PINN-PI is grounded in the controlled diffusion framework and entropy-regularized control. For $d$ -dimensional stochastic systems governed by

$dX_t = \left[\int_U b(X_t,u)\,\pi(X_t,du)\right] dt + \sigma(X_t) dW_t$

the entropy-regularized cost for a relaxed policy $\pi$ is

$V^\pi(x) = \mathbb{E}\left[\int_0^\infty e^{-\rho t} \left(\int_U r(X_t,u)\,\pi(X_t,du) - \lambda\,\mathrm{KL}\left(\pi(X_t,\cdot)\Vert\rho_0\right)\right) dt\right]$

where $\rho_0$ is a reference measure, and $\lambda$ controls the regularization strength (Kim et al., 3 Aug 2025). The optimal value $V(x)=\sup_\pi V^\pi(x)$ solves the nonlinear elliptic entropy-regularized HJB,

$\rho V(x) = \sup_{\pi\in\Pcal(U)} \left\{\tfrac{1}{2}\mathrm{tr}\left(\Sigma(x) D^2 V(x)\right) + \int_U [b(x,u)\cdot\nabla V(x)+r(x,u)]\pi(du) - \lambda\int_U \ln\pi(u)\,\pi(du)\right\}$

Classical policy iteration alternates:

Policy evaluation: Solve the linear PDE for $V^\pi$ given fixed $\pi$ .
Policy improvement: Derive the updated policy by softmax or minimization based on value gradients.

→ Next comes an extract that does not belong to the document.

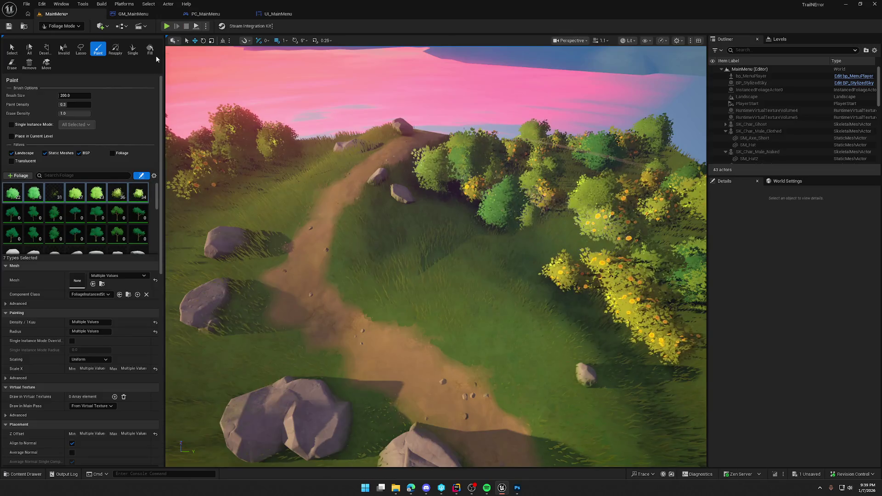
- Play the MainMenu level to show the Trail & Error title menu over the camp
click(167, 26)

For general stochastic control or differential games, PINN-PI applies to HJB/HJI equations of the form

$\partial_t V + H(x, \nabla V, D^2 V) = 0$

with Hamiltonian $H$ encoding supremum/infinum (or minimax) operators over controls/disturbances (Yang et al., 21 Jul 2025, Wang et al., 26 Aug 2025). In robust control, Zubov-type PDEs are handled using similar max Hamiltonian formulations.

2. PINN-Based Policy Evaluation and Neural Architecture

PINN-PI approximates both the value function $V(x)$ and the policy $\pi(x,u)$ (when needed) with neural networks. Key implementation aspects:

Value networks $v(x;\theta)$ and policy networks $\pi(x,u;\omega)$ parameterized by $\theta$ , $\omega$ .
Policy evaluation: Minimize the mean-squared PDE residual,

$\mathcal{L}_{\text{res}}(\theta) = \frac{1}{N}\sum_{i=1}^N |\mathcal{R}(x_i; \theta, \omega_n)|^2$

with $\mathcal{R}(x_i; \cdot)$ encoding the local HJB/HJI residual (Kim et al., 3 Aug 2025, Meng et al., 2024).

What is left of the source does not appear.